The GWCT’s Big Farmland Bird Count has captured the imagination of all those interested in the future of farmland birds. Sponsored by BASF, the count is run in partnership with the FWAG Association and LEAF and receives grateful support from a wide range of farming and industry organisations such as RSPB, Kings, Waitrose, NFU, Soil Association, CFE, CLA, Heather Trust, Conservation Grade, and Countryside Alliance,
You can book your place on one of the Bird Identification Days being held in 10 locations across the country here, or download count forms by visiting www.gwct.org.uk/BFBC or telephoning 01425 651000
Dates for the GWCT Bird Identification Days:
- Bucks – 13th January, Tingewick Bucks (Event delivered by Peter Thompson, GWCT)
- Cumbria – 15th January, Calthwaite, Penrith (delivered by Paul Arkel/Suemus Eaves, FWAG)
- Norfolk – 21st January, Downham Market (delivered by Heidi Thomson/Henry Walker, FWAG)
- Warwicks – 22nd January, Southam, Warwicks (delivered by Bob Slater/Matt Wilmott, Natural England)
- Hampshire – 26th January, East Tisted, near Alton (delivered by Peter Thompson, GWCT)
- Norfolk – 26th January, Hockwold (delivered by Roger Draycott, GWCT/Andrew Holland, RSPB)
- Somerset – 26th January, Curry Rivel, Langport (delivered by Gary Rumbold, FWAG)
- Scotland – 27th January, Midlothian, Scotland (delivered by Dr Dave Parish, GWCT)
- East Yorkshire – 28th January, Rawclifffe Bridge, Goole (delivered by Chris Thomson, RSPB)
- Nottinghamshire – 30th January, Linby, Notts (delivered by Lesley Sharpe)

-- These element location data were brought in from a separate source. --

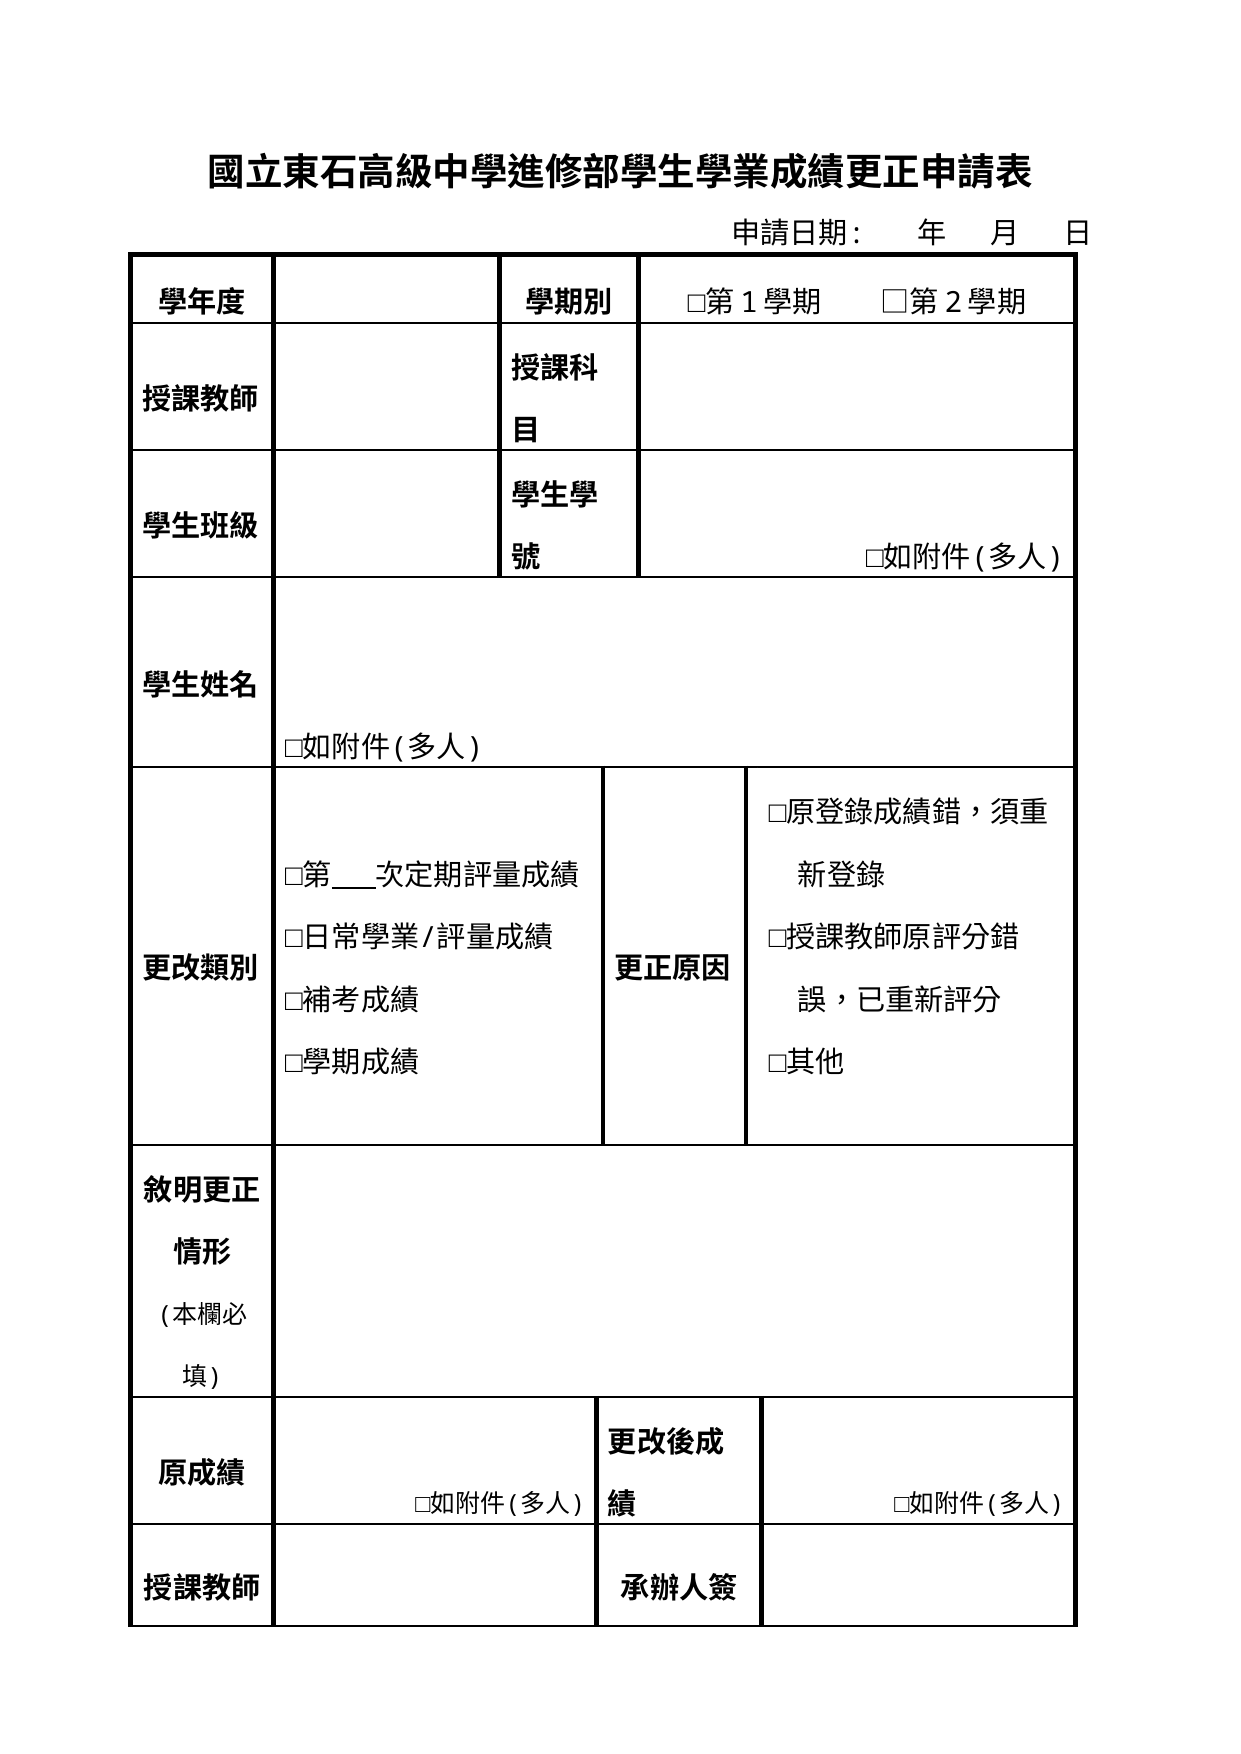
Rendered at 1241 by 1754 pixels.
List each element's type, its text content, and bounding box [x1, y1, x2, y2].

table_header [276, 257, 497, 322]
table_header 學期別 [502, 257, 636, 322]
table_cell 授課教師 [133, 1525, 271, 1625]
table_cell 更改類別 [133, 768, 271, 1144]
table_cell 學生班級 [133, 451, 271, 576]
table_cell [276, 1146, 1073, 1396]
table_cell □如附件(多人) [276, 1398, 594, 1523]
text 申請日期: 年 月 日 [147, 189, 1092, 252]
table_cell □如附件(多人) [276, 578, 1073, 766]
table_cell 授課科目 [502, 324, 636, 449]
table_cell 更正原因 [605, 768, 744, 1144]
table_cell □如附件(多人) [764, 1398, 1073, 1523]
table_cell [276, 1525, 594, 1625]
table_cell [276, 451, 497, 576]
table_cell 學生學號 [502, 451, 636, 576]
table_cell □如附件(多人) [641, 451, 1073, 576]
table_cell 承辦人簽 [599, 1525, 759, 1625]
table_cell 敘明更正情形 (本欄必填) [133, 1146, 271, 1396]
table_header □原登錄成績錯，須重新登錄 □授課教師原評分錯誤，已重新評分 □其他 [758, 769, 1071, 1081]
table_cell [276, 324, 497, 449]
table_cell □第 次定期評量成績 □日常學業/評量成績 □補考成績 □學期成績 [276, 768, 601, 1144]
table_header 學年度 [133, 257, 271, 322]
table_cell [748, 768, 1073, 1144]
table_cell 原成績 [133, 1398, 271, 1523]
text 國立東石高級中學進修部學生學業成績更正申請表 [147, 127, 1092, 189]
table_header □第1學期 □第2學期 [641, 257, 1073, 322]
table_cell 授課教師 [133, 324, 271, 449]
table_cell 學生姓名 [133, 578, 271, 766]
table_cell [641, 324, 1073, 449]
table_cell [764, 1525, 1073, 1625]
table_cell 更改後成績 [599, 1398, 759, 1523]
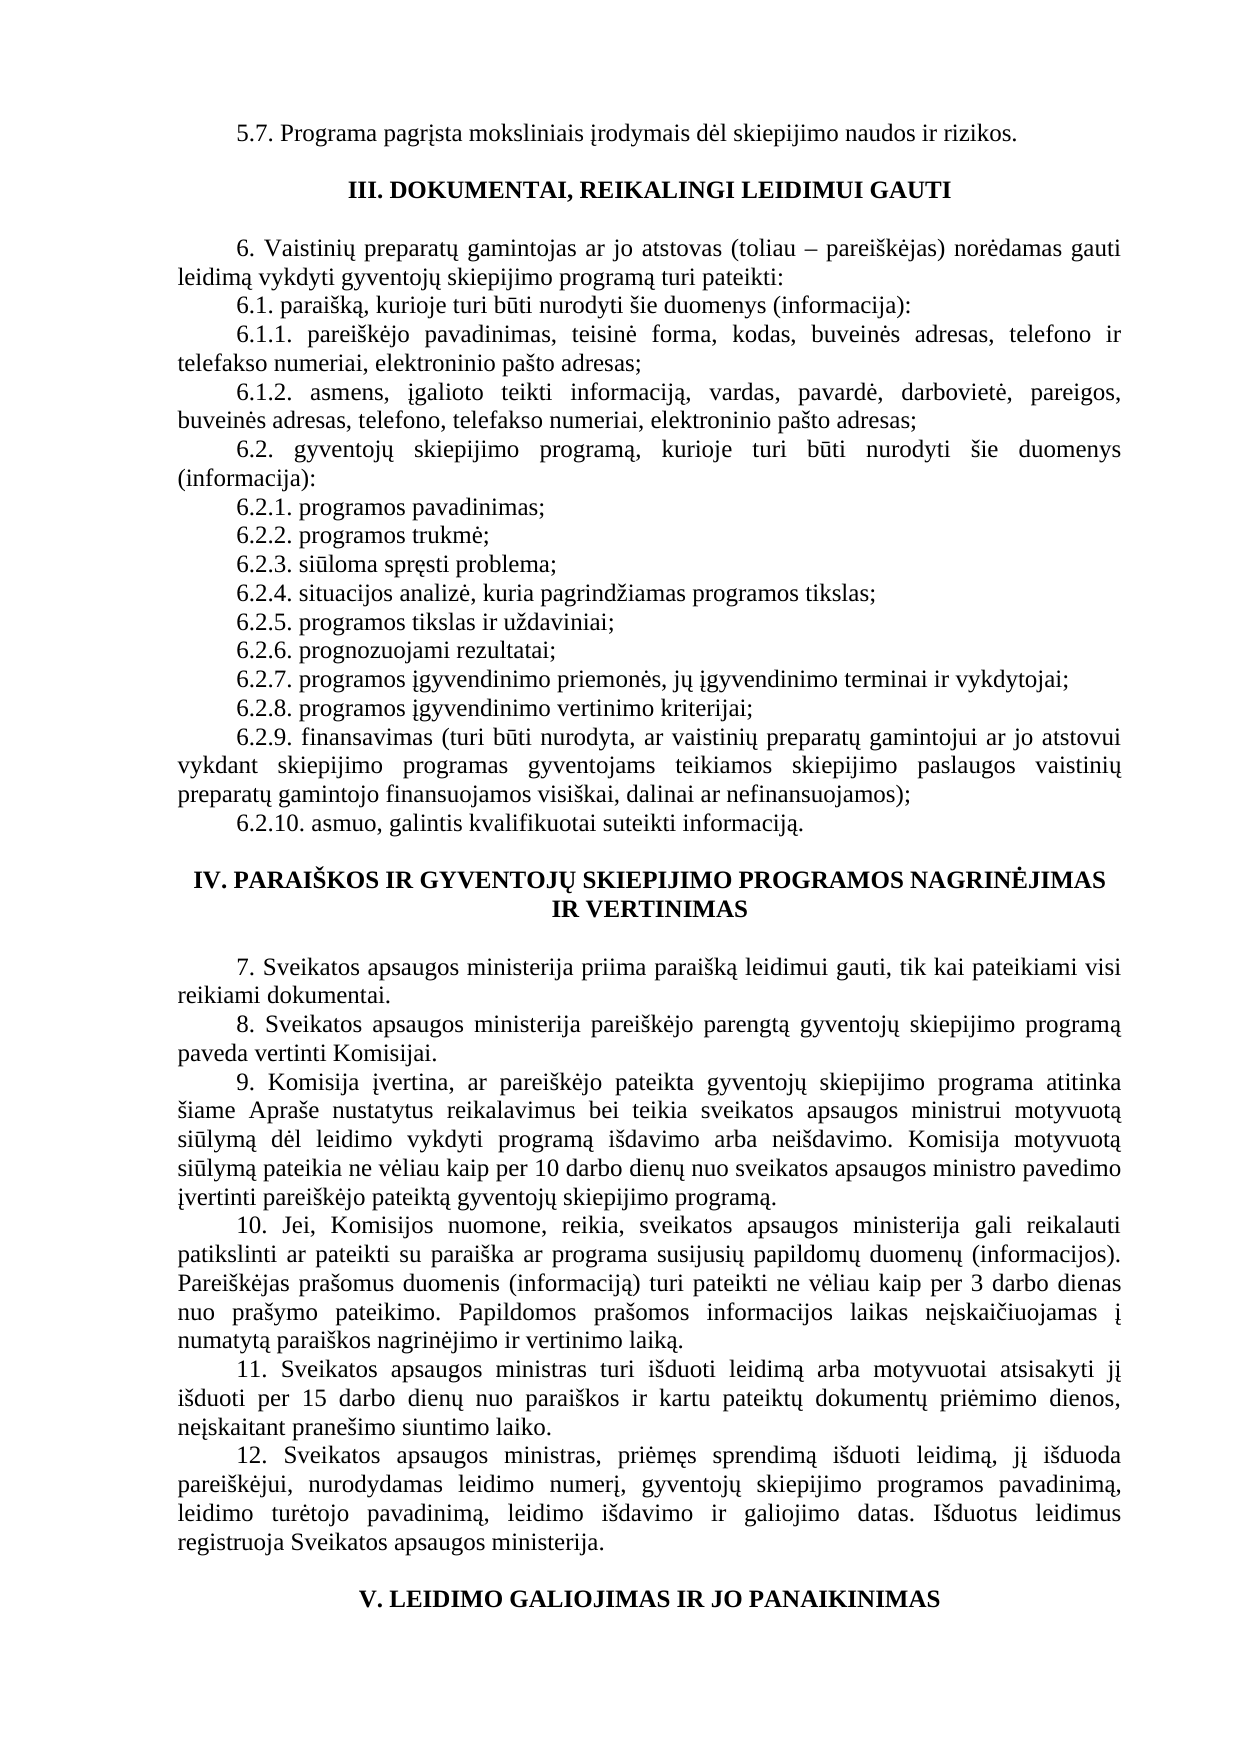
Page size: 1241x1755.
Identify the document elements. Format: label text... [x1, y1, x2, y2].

text 6.2.7. programos įgyvendinimo priemonės, jų įgyvendinimo terminai ir vykdytojai; [177, 664, 1122, 693]
text 6.2.6. prognozuojami rezultatai; [177, 636, 1122, 664]
text 10. Jei, Komisijos nuomone, reikia, sveikatos apsaugos ministerija gali reikalauti patikslinti ar pateikti su paraiška ar programa susijusių papildomų duomenų (informacijos). Pareiškėjas prašomus duomenis (informaciją) turi pateikti ne vėliau kaip per 3 darbo dienas nuo prašymo pateikimo. Papildomos prašomos informacijos laikas neįskaičiuojamas į numatytą paraiškos nagrinėjimo ir vertinimo laiką. [177, 1211, 1122, 1354]
text V. LEIDIMO GALIOJIMAS IR JO PANAIKINIMAS [177, 1584, 1122, 1613]
text 11. Sveikatos apsaugos ministras turi išduoti leidimą arba motyvuotai atsisakyti jį išduoti per 15 darbo dienų nuo paraiškos ir kartu pateiktų dokumentų priėmimo dienos, neįskaitant pranešimo siuntimo laiko. [177, 1354, 1122, 1441]
text 6.2.10. asmuo, galintis kvalifikuotai suteikti informaciją. [177, 808, 1122, 837]
text 6. Vaistinių preparatų gamintojas ar jo atstovas (toliau – pareiškėjas) norėdamas gauti leidimą vykdyti gyventojų skiepijimo programą turi pateikti: [177, 233, 1122, 291]
text 6.1.2. asmens, įgalioto teikti informaciją, vardas, pavardė, darbovietė, pareigos, buveinės adresas, telefono, telefakso numeriai, elektroninio pašto adresas; [177, 377, 1122, 434]
text III. DOKUMENTAI, REIKALINGI LEIDIMUI GAUTI [177, 176, 1122, 204]
text 8. Sveikatos apsaugos ministerija pareiškėjo parengtą gyventojų skiepijimo programą paveda vertinti Komisijai. [177, 1009, 1122, 1067]
text 6.2. gyventojų skiepijimo programą, kurioje turi būti nurodyti šie duomenys (informacija): [177, 434, 1122, 492]
text 5.7. Programa pagrįsta moksliniais įrodymais dėl skiepijimo naudos ir rizikos. [177, 118, 1122, 147]
text 6.2.4. situacijos analizė, kuria pagrindžiamas programos tikslas; [177, 578, 1122, 607]
text 6.2.3. siūloma spręsti problema; [177, 549, 1122, 578]
text 7. Sveikatos apsaugos ministerija priima paraišką leidimui gauti, tik kai pateikiami visi reikiami dokumentai. [177, 952, 1122, 1009]
text 12. Sveikatos apsaugos ministras, priėmęs sprendimą išduoti leidimą, jį išduoda pareiškėjui, nurodydamas leidimo numerį, gyventojų skiepijimo programos pavadinimą, leidimo turėtojo pavadinimą, leidimo išdavimo ir galiojimo datas. Išduotus leidimus registruoja Sveikatos apsaugos ministerija. [177, 1441, 1122, 1556]
text 6.1.1. pareiškėjo pavadinimas, teisinė forma, kodas, buveinės adresas, telefono ir telefakso numeriai, elektroninio pašto adresas; [177, 319, 1122, 377]
text 6.2.8. programos įgyvendinimo vertinimo kriterijai; [177, 693, 1122, 722]
text 6.1. paraišką, kurioje turi būti nurodyti šie duomenys (informacija): [177, 291, 1122, 319]
text 6.2.5. programos tikslas ir uždaviniai; [177, 607, 1122, 636]
text IV. PARAIŠKOS IR GYVENTOJŲ SKIEPIJIMO PROGRAMOS NAGRINĖJIMAS IR VERTINIMAS [177, 866, 1122, 923]
text 9. Komisija įvertina, ar pareiškėjo pateikta gyventojų skiepijimo programa atitinka šiame Apraše nustatytus reikalavimus bei teikia sveikatos apsaugos ministrui motyvuotą siūlymą dėl leidimo vykdyti programą išdavimo arba neišdavimo. Komisija motyvuotą siūlymą pateikia ne vėliau kaip per 10 darbo dienų nuo sveikatos apsaugos ministro pavedimo įvertinti pareiškėjo pateiktą gyventojų skiepijimo programą. [177, 1067, 1122, 1211]
text 6.2.9. finansavimas (turi būti nurodyta, ar vaistinių preparatų gamintojui ar jo atstovui vykdant skiepijimo programas gyventojams teikiamos skiepijimo paslaugos vaistinių preparatų gamintojo finansuojamos visiškai, dalinai ar nefinansuojamos); [177, 722, 1122, 808]
text 6.2.1. programos pavadinimas; [177, 492, 1122, 521]
text 6.2.2. programos trukmė; [177, 521, 1122, 549]
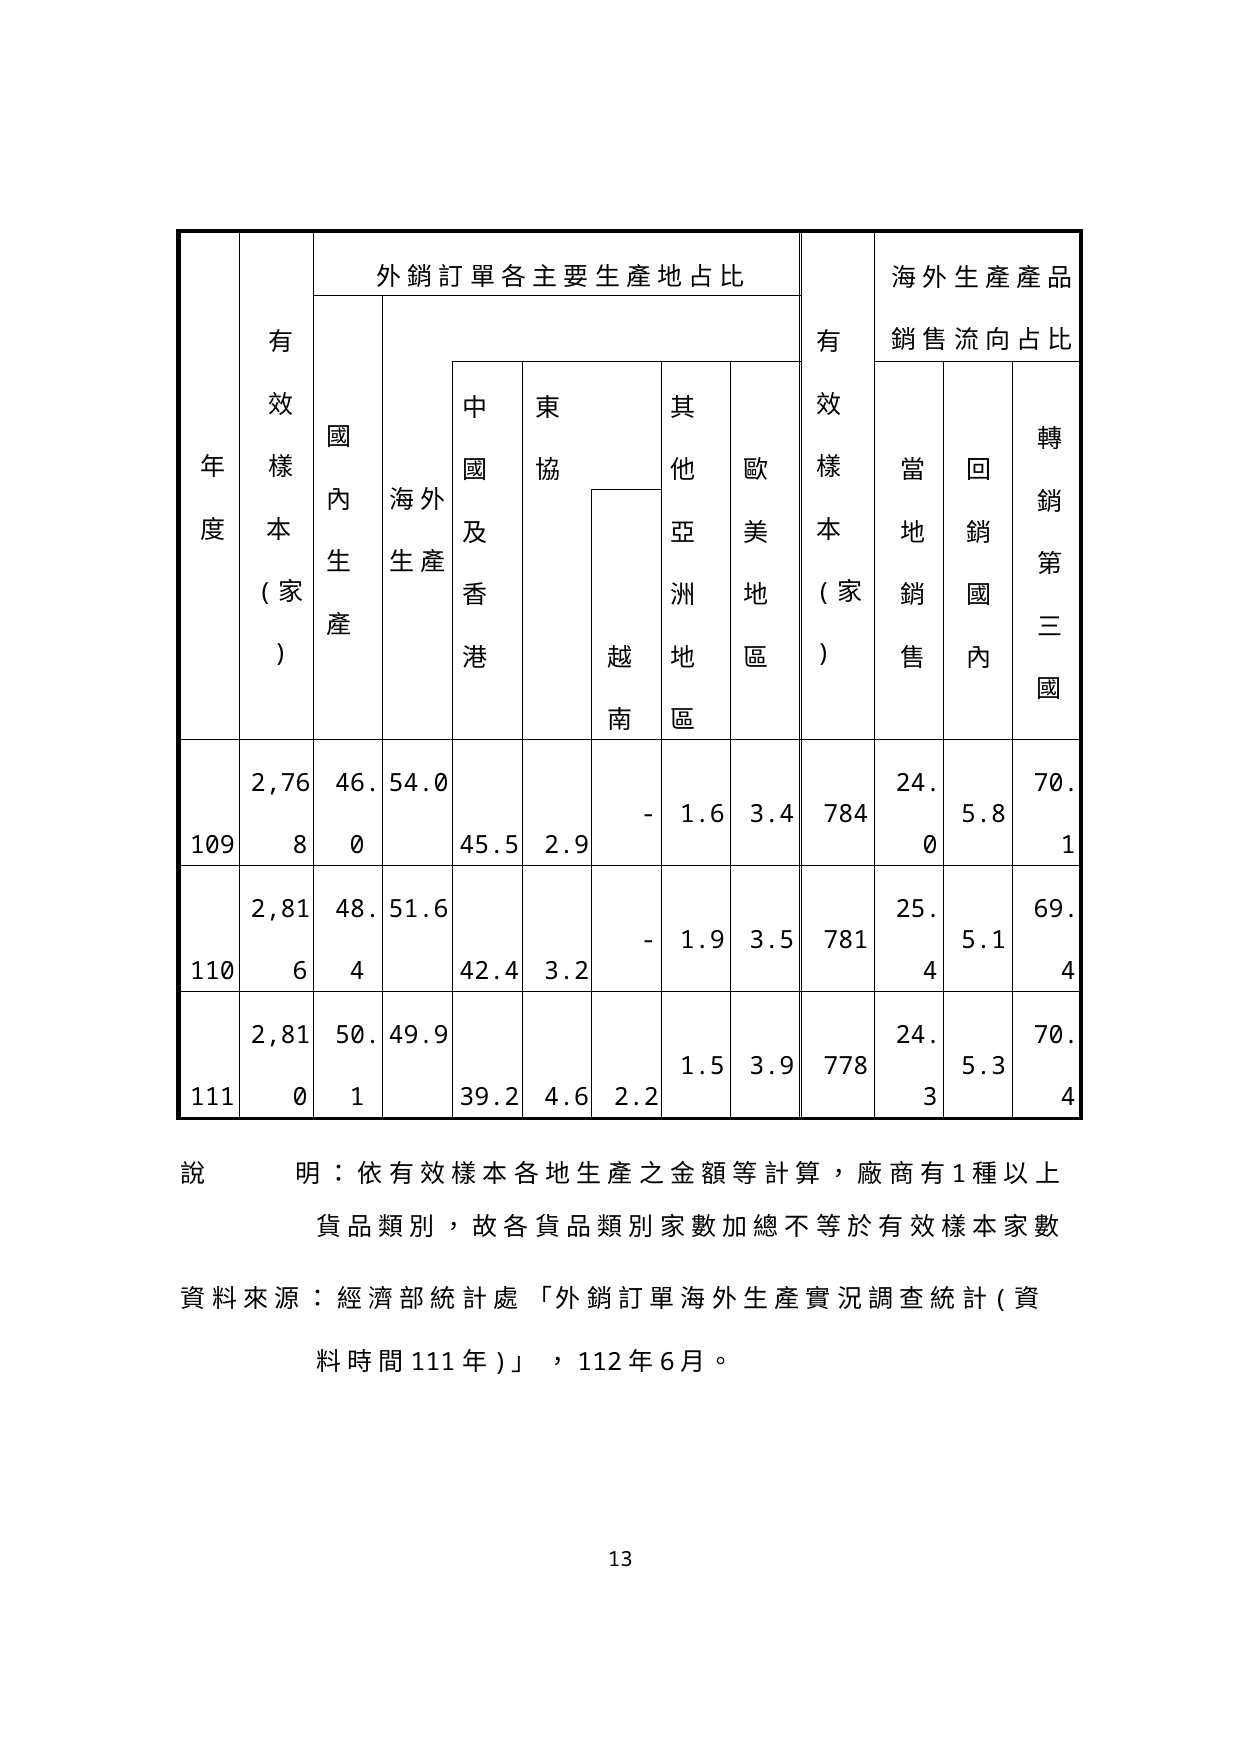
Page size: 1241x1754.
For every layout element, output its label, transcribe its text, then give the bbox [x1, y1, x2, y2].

Photocaption: Starlings were seen on over 40% of the farms taking part in the 2014 survey and were the most abundant bird recorded. Starling numbers have declined markedly across much of northern Europe and the UK. Picture credit: Peter Thompson, GWCT.
Notes for editors:
The Game & Wildlife Conservation Trust (GWCT) is an independent wildlife conservation charity which has carried out scientific research into Britain’s game and wildlife since the 1930s. We advise farmers and landowners on improving wildlife habitats and we lobby for agricultural and conservation policies based on science. We employ 14 post-doctoral scientists and 50 other research staff with expertise in areas such as birds, insects, mammals, farming, fish and statistics. We undertake our own research as well as projects funded by contract and grant-aid from Government and private bodies. The Trust is also responsible for a number of Government Biodiversity Action Plan species and is lead partner for grey partridge and joint lead partner for brown hare and black grouse. For Information, contact: Morag Walker – Head of Media, Telephone – 01425-652381 (direct 01425-651000) Mobile – 07736-124097 www.gwct.org.uk
* Organisations supporting the GWCT’s Big Farmland Bird Count include, RSPB (Royal Society for the Protection of Birds), LEAF (Linking Environment and Farming), FWAG (Farming and Wildlife Advisory Group), NFU (National Farmers Union), Kings, Waitrose, Soil Association, CFE (Campaign for the Farmed Environment), CLA (Country Landowners Association), Heather Trust, Conservation Grade, and Countryside Alliance.